To wrap this up, I will use one more image that helps me whenever we talk about “instabilities.”  Through the whole discussion here, I’ve talked about vibrations and oscillations and natural modes and forcing functions and resonance, but what does that have to do with stability or instability? 


In the image above, I have drawn two situations of stability.  In both cases there is a ball sitting at rest between two hills.  For the ball on the left, if you perturb the ball slightly to the left or to the right, it will roll back to the middle and sit there peacefully.  However, for the ball on the right, if I perturb it much in either direction, the ball will crest one of the hills and fall into oblivion.  Thus, both situations shown are stable, but the one on the left is more intrinsically stable than the one on the right.
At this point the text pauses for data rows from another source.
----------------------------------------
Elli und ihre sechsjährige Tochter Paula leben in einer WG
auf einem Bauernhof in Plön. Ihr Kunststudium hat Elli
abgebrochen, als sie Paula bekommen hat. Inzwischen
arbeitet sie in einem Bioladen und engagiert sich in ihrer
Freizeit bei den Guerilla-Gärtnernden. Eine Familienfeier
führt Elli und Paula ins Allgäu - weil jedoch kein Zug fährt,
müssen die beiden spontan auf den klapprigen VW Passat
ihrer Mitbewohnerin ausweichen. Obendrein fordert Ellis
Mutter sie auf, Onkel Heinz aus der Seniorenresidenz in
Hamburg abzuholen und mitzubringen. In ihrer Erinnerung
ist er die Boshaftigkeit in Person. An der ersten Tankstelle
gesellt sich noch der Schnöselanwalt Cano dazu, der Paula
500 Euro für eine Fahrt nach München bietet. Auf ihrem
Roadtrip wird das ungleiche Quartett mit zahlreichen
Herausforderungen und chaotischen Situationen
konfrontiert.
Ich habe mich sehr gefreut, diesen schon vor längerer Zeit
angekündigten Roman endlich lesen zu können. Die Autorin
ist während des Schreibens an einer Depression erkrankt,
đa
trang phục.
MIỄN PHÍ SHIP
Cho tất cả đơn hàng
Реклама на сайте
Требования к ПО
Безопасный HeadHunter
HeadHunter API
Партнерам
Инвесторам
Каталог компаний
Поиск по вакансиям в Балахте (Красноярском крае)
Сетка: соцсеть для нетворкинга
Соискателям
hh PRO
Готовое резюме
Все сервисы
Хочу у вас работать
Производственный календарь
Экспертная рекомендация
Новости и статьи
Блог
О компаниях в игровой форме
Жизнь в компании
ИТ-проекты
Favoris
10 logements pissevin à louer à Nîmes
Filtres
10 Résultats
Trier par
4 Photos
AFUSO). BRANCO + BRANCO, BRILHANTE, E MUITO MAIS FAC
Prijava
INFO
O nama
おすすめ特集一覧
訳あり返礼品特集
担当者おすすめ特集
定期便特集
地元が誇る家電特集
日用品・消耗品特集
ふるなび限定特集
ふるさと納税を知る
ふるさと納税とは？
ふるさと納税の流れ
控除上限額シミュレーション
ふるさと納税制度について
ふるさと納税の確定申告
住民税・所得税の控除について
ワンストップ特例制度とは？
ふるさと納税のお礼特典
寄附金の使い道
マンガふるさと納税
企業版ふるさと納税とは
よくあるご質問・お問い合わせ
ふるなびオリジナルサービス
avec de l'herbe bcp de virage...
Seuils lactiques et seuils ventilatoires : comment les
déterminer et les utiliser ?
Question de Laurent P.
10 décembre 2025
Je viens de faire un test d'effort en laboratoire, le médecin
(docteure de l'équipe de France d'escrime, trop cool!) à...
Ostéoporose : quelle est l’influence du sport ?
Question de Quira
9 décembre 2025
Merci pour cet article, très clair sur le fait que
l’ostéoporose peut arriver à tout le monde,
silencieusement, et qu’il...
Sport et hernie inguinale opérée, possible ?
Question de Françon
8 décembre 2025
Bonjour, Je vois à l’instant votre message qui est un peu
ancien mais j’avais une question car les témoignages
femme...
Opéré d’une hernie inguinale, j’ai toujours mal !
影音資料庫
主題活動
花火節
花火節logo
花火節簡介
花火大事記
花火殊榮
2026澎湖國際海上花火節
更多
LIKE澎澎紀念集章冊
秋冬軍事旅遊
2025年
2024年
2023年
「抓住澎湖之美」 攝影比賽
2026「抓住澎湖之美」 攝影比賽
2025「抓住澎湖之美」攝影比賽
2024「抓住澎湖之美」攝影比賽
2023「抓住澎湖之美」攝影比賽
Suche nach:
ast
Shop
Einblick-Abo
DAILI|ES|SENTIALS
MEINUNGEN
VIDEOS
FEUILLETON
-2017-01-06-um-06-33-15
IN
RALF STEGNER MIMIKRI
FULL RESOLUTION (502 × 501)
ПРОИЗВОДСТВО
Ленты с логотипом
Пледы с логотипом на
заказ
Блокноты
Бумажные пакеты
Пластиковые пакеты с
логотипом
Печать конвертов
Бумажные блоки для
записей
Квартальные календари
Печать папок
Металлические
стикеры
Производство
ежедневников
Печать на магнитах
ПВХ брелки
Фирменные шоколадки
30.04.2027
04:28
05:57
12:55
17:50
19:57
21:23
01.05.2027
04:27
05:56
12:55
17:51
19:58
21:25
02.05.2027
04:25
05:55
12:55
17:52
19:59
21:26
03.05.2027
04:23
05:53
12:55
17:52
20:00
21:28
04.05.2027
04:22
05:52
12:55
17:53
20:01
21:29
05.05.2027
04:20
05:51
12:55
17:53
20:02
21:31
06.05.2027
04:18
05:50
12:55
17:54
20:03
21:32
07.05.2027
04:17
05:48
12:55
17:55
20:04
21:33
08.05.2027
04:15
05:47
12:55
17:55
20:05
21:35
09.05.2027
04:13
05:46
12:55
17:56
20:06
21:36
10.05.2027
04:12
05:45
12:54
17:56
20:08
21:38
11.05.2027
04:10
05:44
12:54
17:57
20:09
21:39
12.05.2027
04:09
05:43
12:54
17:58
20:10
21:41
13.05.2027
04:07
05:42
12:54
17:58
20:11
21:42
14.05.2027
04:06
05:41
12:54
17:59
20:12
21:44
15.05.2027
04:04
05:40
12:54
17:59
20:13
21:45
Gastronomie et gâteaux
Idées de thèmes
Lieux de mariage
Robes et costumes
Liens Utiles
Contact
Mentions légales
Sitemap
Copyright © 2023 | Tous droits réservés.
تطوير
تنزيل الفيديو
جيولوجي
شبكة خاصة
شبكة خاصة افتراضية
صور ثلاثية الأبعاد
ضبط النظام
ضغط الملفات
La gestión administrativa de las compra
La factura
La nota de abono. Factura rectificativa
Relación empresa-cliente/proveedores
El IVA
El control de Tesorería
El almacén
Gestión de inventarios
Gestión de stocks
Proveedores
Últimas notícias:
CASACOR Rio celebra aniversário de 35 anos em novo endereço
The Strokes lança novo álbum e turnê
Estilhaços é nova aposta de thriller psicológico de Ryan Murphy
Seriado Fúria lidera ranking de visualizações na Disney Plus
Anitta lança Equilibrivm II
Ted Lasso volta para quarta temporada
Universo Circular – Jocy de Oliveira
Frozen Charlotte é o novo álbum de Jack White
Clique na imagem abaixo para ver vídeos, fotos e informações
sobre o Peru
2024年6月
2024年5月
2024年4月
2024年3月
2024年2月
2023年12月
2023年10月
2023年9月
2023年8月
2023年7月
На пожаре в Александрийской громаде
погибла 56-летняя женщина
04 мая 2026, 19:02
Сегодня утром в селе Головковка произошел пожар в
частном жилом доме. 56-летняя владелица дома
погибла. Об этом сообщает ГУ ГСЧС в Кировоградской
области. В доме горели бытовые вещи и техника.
Similarly, the Tacoma Narrows Bridge was stable when it was built.  But given the right perturbation, it was knocked out of valley of stability and became destructively unstable.  Also, we know that the engine is stable.  We’ve already run several tests and it’s been fine.  While we don’t expect anything dramatic or destructive to happen on our upcoming test, this notion of “how stable” is what we’re examining with the bomb.  We are using the bomb to knock the ball off the center of the valley and then we’ll measure how quickly it comes back to rest, i.e., how deep and steep is the valley of our stability.  This is a measure and demonstration of the robustness of our engine design.